→ TEXTE:
★ ★ ★ ★ ★
Seules ont fait l'objet de réglementations les échanges de données médicales entre médecins par l'intermédiaire d'un serveur jouant le rôle de boite aux lettres (9, 10, 11, 12).
Le Conseil a chargé les conseils provinciaux de vérifier les contrats entre médecins et fournisseurs de service et le respect des instructions de sécurité données.

En ce qui concerne ces conventions rappelons quelques conditions de fonctionnement qui doivent être spécifiées :

  • le serveur ne peut être utilisé pour d'autres applications que le transfert de données médicales.
  • il ne peut contenir que des données chiffrées (encryptées) et il ne peut avoir accès aux clés.
  • les données contenues dans le serveur doivent être automatiquement effacées après qu'elles ont été déchargées par le destinataire et de toute manière après un délai court – 10 ou 15 jours maximum – lorsque celui-ci n'a pas consulté sa boîte aux lettres.
  • le système doit être ouvert, c.a.d. accessible à tous les utilisateurs médecins, ce qui implique l'emploi d'un format standard lisible par les programmes usuels.
  • le gestionnaire du système est responsable du contrôle des procédures de sécurité.

Les médecins qui utilisent le système d'échange de données ont l'obligation de veiller au respect du secret professionnel et sont responsables des mesures de sécurité. Ceci suppose notamment que :

  • les clés de chiffrement soient générées exclusivement au sein de son ordinateur par le médecin.
  • l'algorithme utilisé offre des garanties de solidité suffisantes au regard des données actuelles en la matière, en particulier en ce qui concerne la longueur des clés asymétriques (13) et la longueur de la partie symétrique.
★ ★ ★ ★ ★
→ ENTRÉES DU CORPUS:
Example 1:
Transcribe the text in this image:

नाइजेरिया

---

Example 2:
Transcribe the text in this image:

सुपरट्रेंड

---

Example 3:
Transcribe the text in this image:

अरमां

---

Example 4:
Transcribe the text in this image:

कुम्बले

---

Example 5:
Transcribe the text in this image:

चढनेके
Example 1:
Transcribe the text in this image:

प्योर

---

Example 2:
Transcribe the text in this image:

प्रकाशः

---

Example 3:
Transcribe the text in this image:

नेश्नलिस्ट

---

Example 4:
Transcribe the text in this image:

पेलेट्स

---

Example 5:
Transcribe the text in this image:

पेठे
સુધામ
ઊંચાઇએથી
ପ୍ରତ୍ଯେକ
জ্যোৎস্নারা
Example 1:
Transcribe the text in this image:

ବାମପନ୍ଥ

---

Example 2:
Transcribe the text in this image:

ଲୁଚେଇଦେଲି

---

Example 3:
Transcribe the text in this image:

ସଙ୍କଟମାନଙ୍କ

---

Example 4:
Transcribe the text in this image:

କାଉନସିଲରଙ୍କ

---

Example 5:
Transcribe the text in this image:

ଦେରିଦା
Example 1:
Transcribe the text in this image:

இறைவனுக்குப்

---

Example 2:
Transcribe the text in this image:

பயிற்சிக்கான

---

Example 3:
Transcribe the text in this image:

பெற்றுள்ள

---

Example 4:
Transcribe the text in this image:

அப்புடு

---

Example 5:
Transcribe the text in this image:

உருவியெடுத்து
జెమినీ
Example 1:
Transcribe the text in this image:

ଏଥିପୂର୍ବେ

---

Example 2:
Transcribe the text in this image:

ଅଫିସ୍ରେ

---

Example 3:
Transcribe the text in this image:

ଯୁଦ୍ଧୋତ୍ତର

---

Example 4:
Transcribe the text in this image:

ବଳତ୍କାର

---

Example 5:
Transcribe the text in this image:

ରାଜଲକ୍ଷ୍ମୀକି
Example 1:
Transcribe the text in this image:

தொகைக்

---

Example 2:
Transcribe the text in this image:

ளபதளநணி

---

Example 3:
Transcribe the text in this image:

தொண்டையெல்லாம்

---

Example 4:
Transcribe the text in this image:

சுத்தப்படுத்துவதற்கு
★ ★ ★ ★ ★
→ OBJECTIF: Extrayez, s'il vous plaît, l'intégralité du texte sur les échanges de données médicales, sans rien y modifier.

→ RÉSULTAT:
Seules ont fait l'objet de réglementations les échanges de données médicales entre médecins par l'intermédiaire d'un serveur jouant le rôle de boite aux lettres (9, 10, 11, 12).
Le Conseil a chargé les conseils provinciaux de vérifier les contrats entre médecins et fournisseurs de service et le respect des instructions de sécurité données.

En ce qui concerne ces conventions rappelons quelques conditions de fonctionnement qui doivent être spécifiées :

  • le serveur ne peut être utilisé pour d'autres applications que le transfert de données médicales.
  • il ne peut contenir que des données chiffrées (encryptées) et il ne peut avoir accès aux clés.
  • les données contenues dans le serveur doivent être automatiquement effacées après qu'elles ont été déchargées par le destinataire et de toute manière après un délai court – 10 ou 15 jours maximum – lorsque celui-ci n'a pas consulté sa boîte aux lettres.
  • le système doit être ouvert, c.a.d. accessible à tous les utilisateurs médecins, ce qui implique l'emploi d'un format standard lisible par les programmes usuels.
  • le gestionnaire du système est responsable du contrôle des procédures de sécurité.

Les médecins qui utilisent le système d'échange de données ont l'obligation de veiller au respect du secret professionnel et sont responsables des mesures de sécurité. Ceci suppose notamment que :

  • les clés de chiffrement soient générées exclusivement au sein de son ordinateur par le médecin.
  • l'algorithme utilisé offre des garanties de solidité suffisantes au regard des données actuelles en la matière, en particulier en ce qui concerne la longueur des clés asymétriques (13) et la longueur de la partie symétrique.